The observance is dedicated to supporting LGBTQ+ youth who experience discrimination and mental health challenges and are at risk of suicide. Their statement of purpose is:

“Wear It Purple strives to foster supportive, safe, empowering and inclusive environments for rainbow young people.”

When is Wear it Purple Day

The last Friday of August each year is Wear It Purple Day.

Wear It Purple Day 2023 is on Friday, August 25.

When was Wear It Purple Day first observed?

Wear It Purple Day was first observed in 2010. It was founded in response to the growing number of suicides among LGBTQ+ young people around the world.

In 2010, the suicide of 18-year-old Tyler Clementi gained significant media attention. Reports of other LGBTQ+ young people in similar circumstances also began to circulate. The tragedy of many young lives lost prompted Hudson and Williams to begin what has now evolved into an international movement.

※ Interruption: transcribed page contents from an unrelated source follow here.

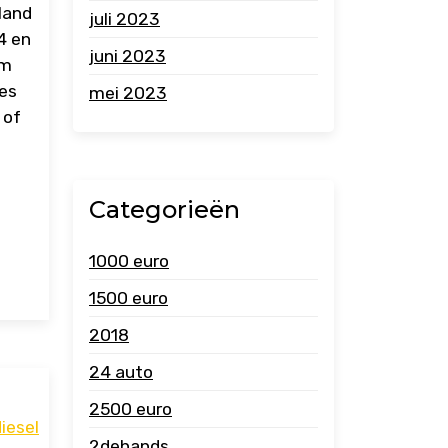
land
juli 2023
4 en
juni 2023
om
es
mei 2023
 of
Categorieën
1000 euro
1500 euro
2018
24 auto
2500 euro
iesel
2dehands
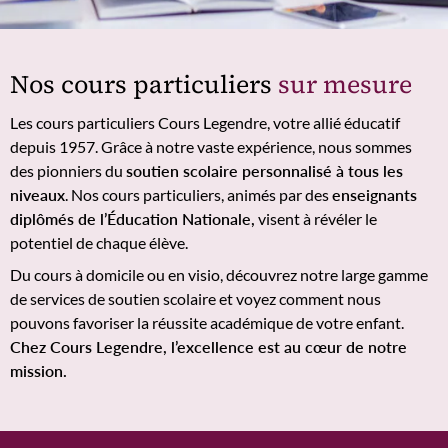
Nos cours particuliers
sur mesure
Les cours particuliers Cours Legendre, votre allié éducatif
depuis 1957. Grâce à notre vaste expérience, nous sommes
des pionniers du
soutien scolaire personnalisé à tous les
niveaux
. Nos cours particuliers, animés par des
enseignants
diplômés de l’Éducation Nationale,
visent à révéler le
potentiel de chaque élève.
Du cours à domicile ou en visio, découvrez notre large gamme
de services de soutien scolaire et voyez comment nous
pouvons favoriser la réussite académique de votre enfant.
Chez Cours Legendre, l’excellence est au cœur de notre
mission.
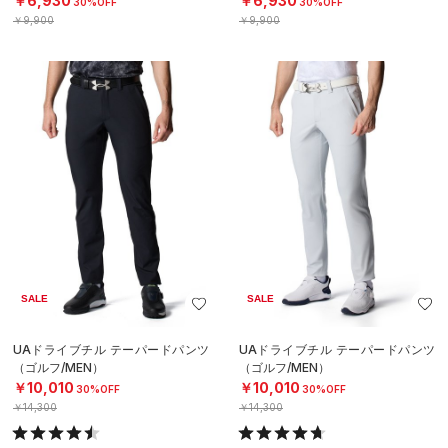
￥6,930
￥6,930
30%OFF
30%OFF
￥9,900
￥9,900
SALE
SALE
UAドライブチル テーパードパンツ
UAドライブチル テーパードパンツ
（ゴルフ/MEN）
（ゴルフ/MEN）
￥10,010
￥10,010
30%OFF
30%OFF
￥14,300
￥14,300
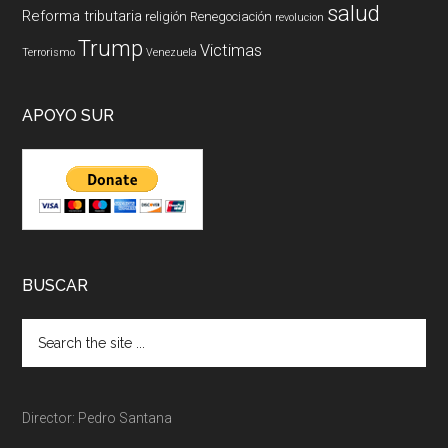
salud
Reforma tributaria
religión
Renegociación
revolucion
Trump
Victimas
Terrorismo
Venezuela
APOYO SUR
BUSCAR
Director: Pedro Santana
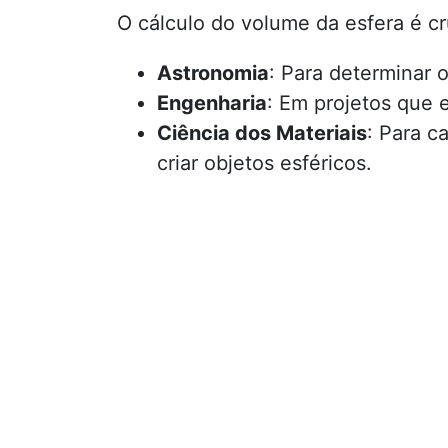
O cálculo do volume da esfera é cr
Astronomia
: Para determinar 
Engenharia
: Em projetos que 
Ciência dos Materiais
: Para c
criar objetos esféricos.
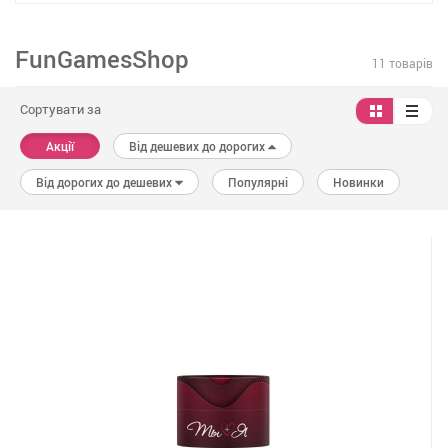
FunGamesShop
11 товарів
Сортувати за
Акції
Від дешевих до дорогих
Від дорогих до дешевих
Популярні
Новинки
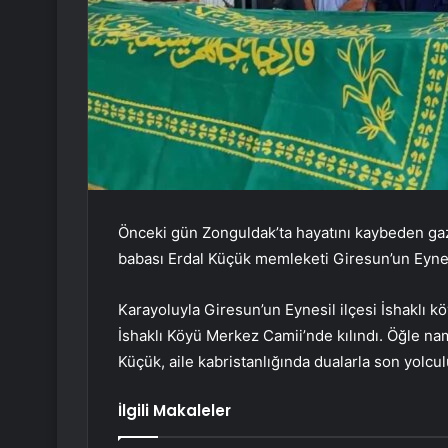
Önceki gün Zonguldak’ta hayatını kaybeden g
babası Erdal Küçük memleketi Giresun’un Eynes
Karayoluyla Giresun’un Eynesil ilçesi İshaklı 
İshaklı Köyü Merkez Camii’nde kılındı. Öğle n
Küçük, aile kabristanlığında dualarla son yolcu
İlgili Makaleler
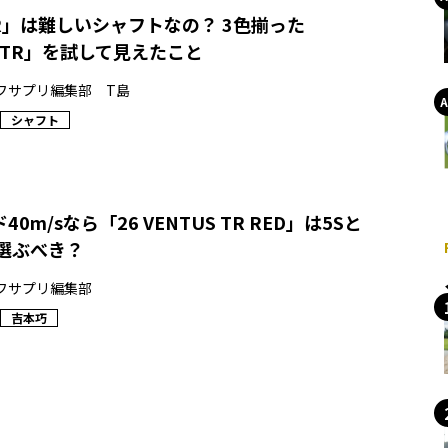
 TR」は難しいシャフトなの？ 3色揃った
S TR」を試して見えたこと
フサプリ編集部 T島
シャフト
0m/sなら「26 VENTUS TR RED」は5Sと
選ぶべき？
フサプリ編集部
吉本巧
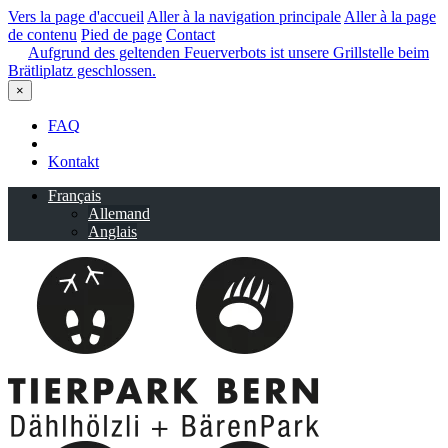
Vers la page d'accueil
Aller à la navigation principale
Aller à la page
de contenu
Pied de page
Contact
Aufgrund des geltenden Feuerverbots ist unsere Grillstelle beim
Brätliplatz geschlossen.
×
FAQ
Kontakt
Français
Allemand
Anglais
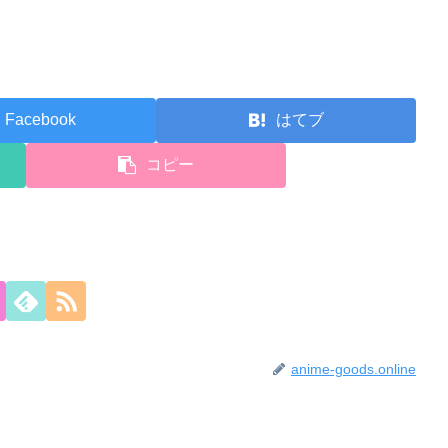
Facebook
はてブ
コピー
anime-goods.online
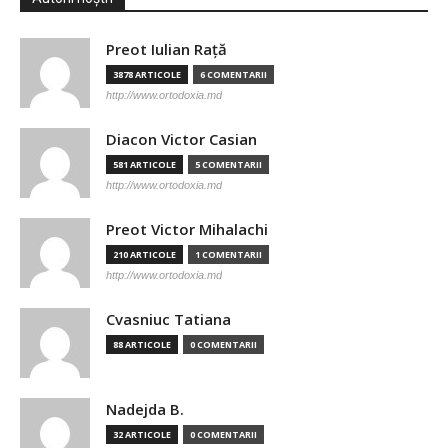
Preot Iulian Raţă
3878 ARTICOLE
6 COMENTARII
http://www.ortodoxia.md
Diacon Victor Casian
581 ARTICOLE
5 COMENTARII
http://www.ortodoxia.md
Preot Victor Mihalachi
210 ARTICOLE
1 COMENTARII
http://www.ortodoxia.md
Cvasniuc Tatiana
88 ARTICOLE
0 COMENTARII
Nadejda B.
32 ARTICOLE
0 COMENTARII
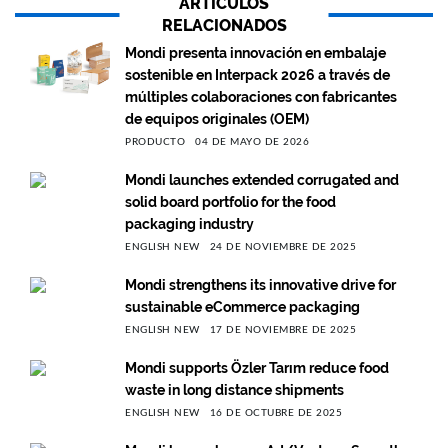
ARTÍCULOS
RELACIONADOS
Mondi presenta innovación en embalaje
sostenible en Interpack 2026 a través de
múltiples colaboraciones con fabricantes
de equipos originales (OEM)
PRODUCTO
04 DE MAYO DE 2026
Mondi launches extended corrugated and
solid board portfolio for the food
packaging industry
ENGLISH NEW
24 DE NOVIEMBRE DE 2025
Mondi strengthens its innovative drive for
sustainable eCommerce packaging
ENGLISH NEW
17 DE NOVIEMBRE DE 2025
Mondi supports Özler Tarım reduce food
waste in long distance shipments
ENGLISH NEW
16 DE OCTUBRE DE 2025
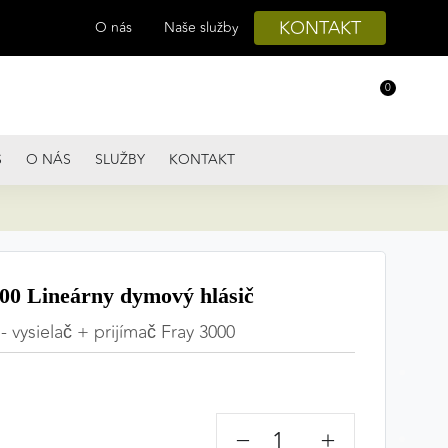
KONTAKT
O nás
Naše služby
0
S
O NÁS
SLUŽBY
KONTAKT
0 Lineárny dymový hlásič
- vysielač + prijímač Fray 3000
−
+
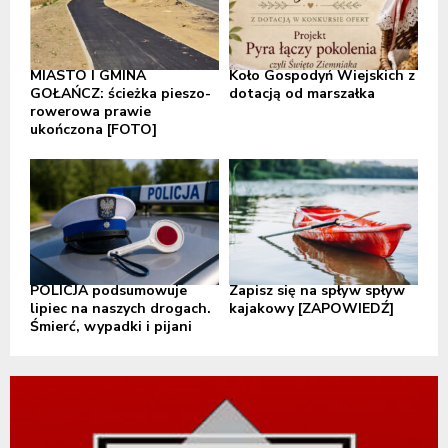
MIASTO I GMINA
Koło Gospodyń Wiejskich z
GOŁAŃCZ: ścieżka pieszo-
dotacją od marszałka
rowerowa prawie
ukończona [FOTO]
POLICJA podsumowuje
Zapisz się na spływ spływ
lipiec na naszych drogach.
kajakowy [ZAPOWIEDŹ]
Śmierć, wypadki i pijani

What does the colour purple mean?

The colour purple has had many different meanings throughout history. It symbolised royalty and was worn by kings and queens in the ancient and Medieval worlds. As a symbol of social change, it was worn on sashes and ribbons as part of the Women’s Suffrage movement. In the late 20th century, purple evolved to symbolise individuality and self-expression, appearing in the costumes of popular musicians (such as Prince).

Why was purple chosen for the observance?

Purple was chosen for the observance because Hudson saw the colour as a symbol of unity, a way of bringing people together from all walks of life.

Why is Wear It Purple Day important?

In 2021, LGBTIQ+ Health Australia reported that 16 per cent of rainbow youth aged 16 to 27 had attempted suicide in their lifetime. For transgender and gender-diverse people aged 14 to 25, the figure was much higher (48.1 per cent). The report acknowledged:

“Although many lesbian, gay, bisexual, transgender, intersex, queer people and other sexuality and gender diverse (LGBTIQ+) people live healthy and happy lives, research has demonstrated that a disproportionate number experience poorer mental health outcomes and have higher risk of suicidal behaviours than their peers. These health outcomes are directly related to experiences of stigma, prejudice, discrimination and abuse on the basis of being LGBTIQ+.”

Wear It Purple Day continues to be an opportunity to reflect on the experiences of rainbow youth and how they can be supported. Each year we mark the observance to remind LGBTQ+ youth there are people who support and love them. The observance raises awareness about the mental health challenges LGBTQ+ youth face as well as harmful social cultures that disproportionately affect them. It is also an occasion to champion role models to help young people develop the comfort and confidence to embrace who they are.

Wear It Purple Day Logo

How can you get involved and celebrate Wear It Purple Day?

There are many ways you can get yourself (and others) involved with Wear It Purple Day! Here are a few ideas to get you started:

  • Wear purple: The quickest way to get involved is to wear purple on the last Friday in August.
  • Make a donation: Donate to support the work of Wear It Purple here.
  • Host a fundraising event: Organise and host a fundraising event at school, work, or at home! Register your event with Wear It Purple and donate the funds raised to support their work.
  • Share resources: Wear It Purple have resources on their website you can share with your networks! These include social media tiles, a Zoom background and event guides.

Perhaps the easiest way to get involved with Wear It Purple Day is to reach out and check in with your network. While Wear It Purple Day was a response to the needs of LGBTQ+ youth, mental health challenges can be faced by people of all ages and walks of life.

If you’ve been affected by any of the issues raised in this article, contact QLife on 1800 184 527 or access their live webchat for LGBT peer support and referral. This service is for people wanting to talk about a range of issues such as sexuality, identity, gender, bodies, feelings or relationships. QLife and partners operate during specific times — for out of hours support, contact Lifeline on 13 11 14.